The Executive Director and Patient Care Manager completed a 100% review of all active patients to ensure that any allergies listed in the patient's history and physical were recorded in the patient's electronic medical record. Any discrepancies were reviewed with patient or caregiver to verify that the allergy information in the history and physical documentation was accurate. The Hospice Nurse updated the allergy information in the electronic medical record and informed the Medical Director and Pharmacy provider. The Hospice patient identified during the survey died on 10/17/2020 from her terminal condition and therefore was not included in the 100% review of current patient charts.
To ensure ongoing compliance the Executive Director or designee will review all admissions to ensure that any allergies identified in the patient history and physical documentation are identified in the patient hospice electronic medical record, or a note is present identifying that the allergy information in the history and physical documentation is incorrect. The audit will occur for at least three months, or until 100% compliance is achieved for three consecutive months.

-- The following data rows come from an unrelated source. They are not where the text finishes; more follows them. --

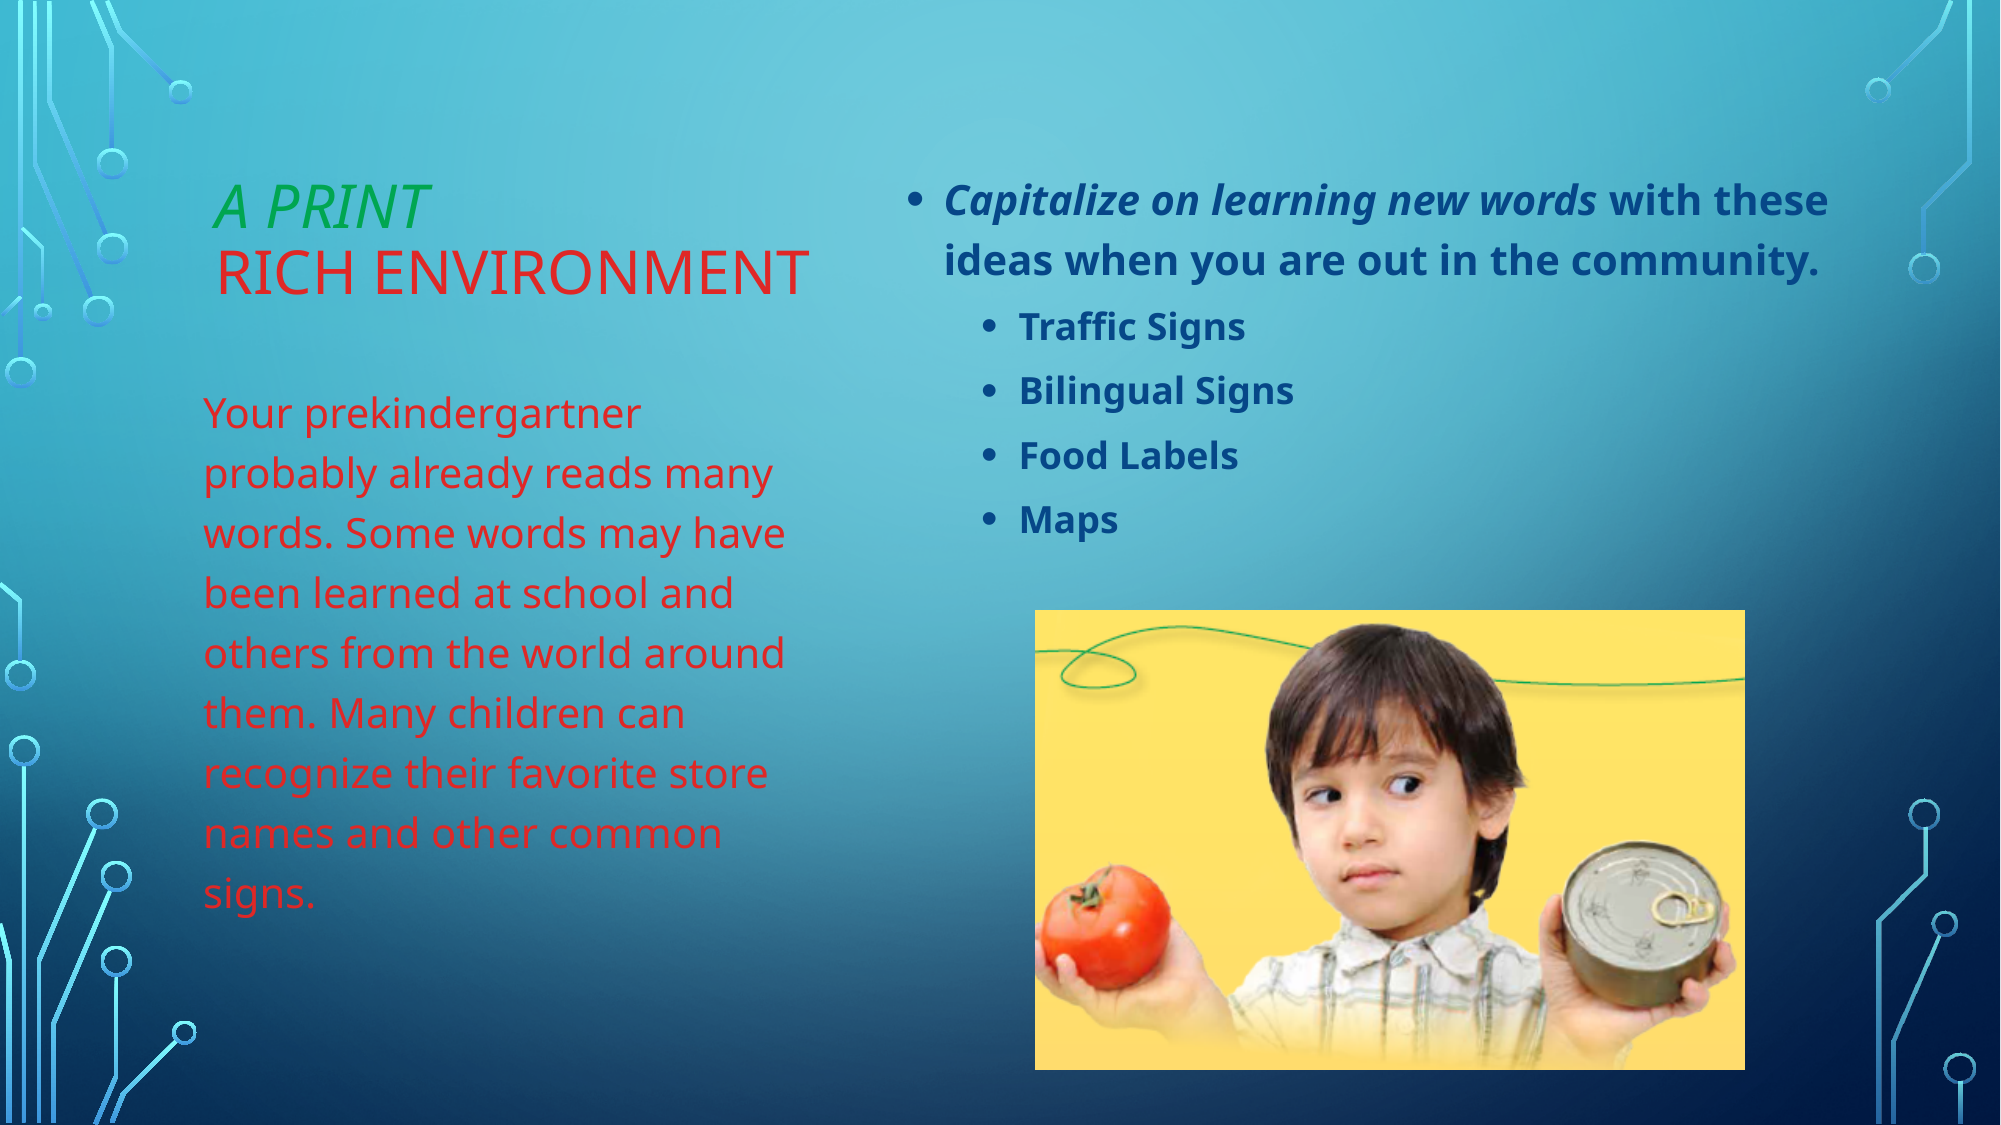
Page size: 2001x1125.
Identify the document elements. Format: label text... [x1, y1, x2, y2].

picture [1035, 610, 1746, 1070]
list Capitalize on learning new words with these ideas when you are out in the community. Traffic Signs Bilingual Signs Food Labels Maps [890, 55, 1858, 720]
list Your prekindergartner probably already reads many words. Some words may have been learned at school and others from the world around them. Many children can recognize their favorite store names and other common signs. [188, 369, 821, 950]
title A Print Rich Environment [200, 121, 834, 316]
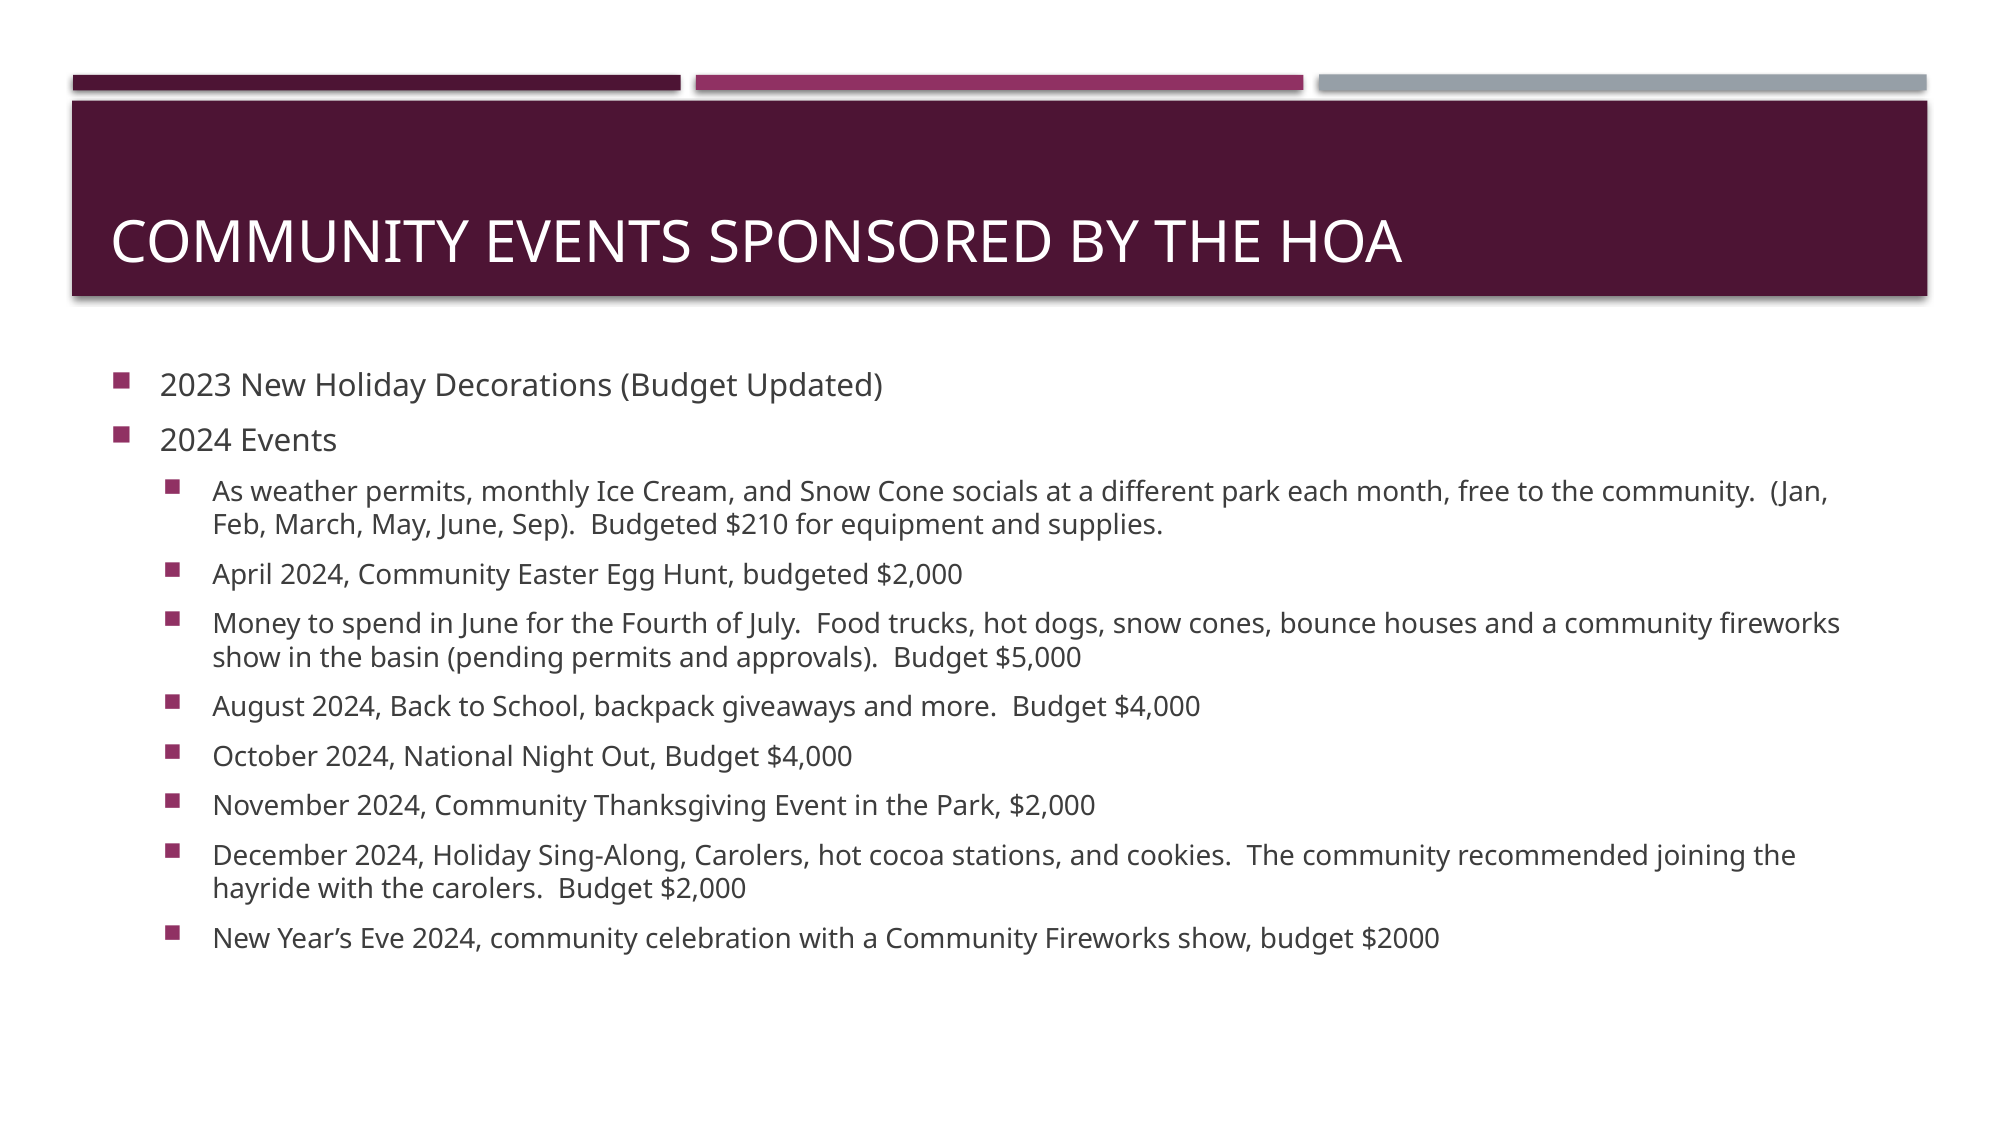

Based on the findings of an onsite unannounced State relicensure survey completed 12/23/2020, Conemaugh Regional Hospice was found to be in compliance with the requirements of PA Code, Title 28, Health and Safety, Part IV, Health Facilities, Subpart A, Chapter 51.
Plan of Correction:
Based on the findings of an onsite unannounced State relicensure survey completed 12/23/2020, Conemaugh Regional Hospice was found to be in compliance with the requirements of 35 P.S. 448.809 (b).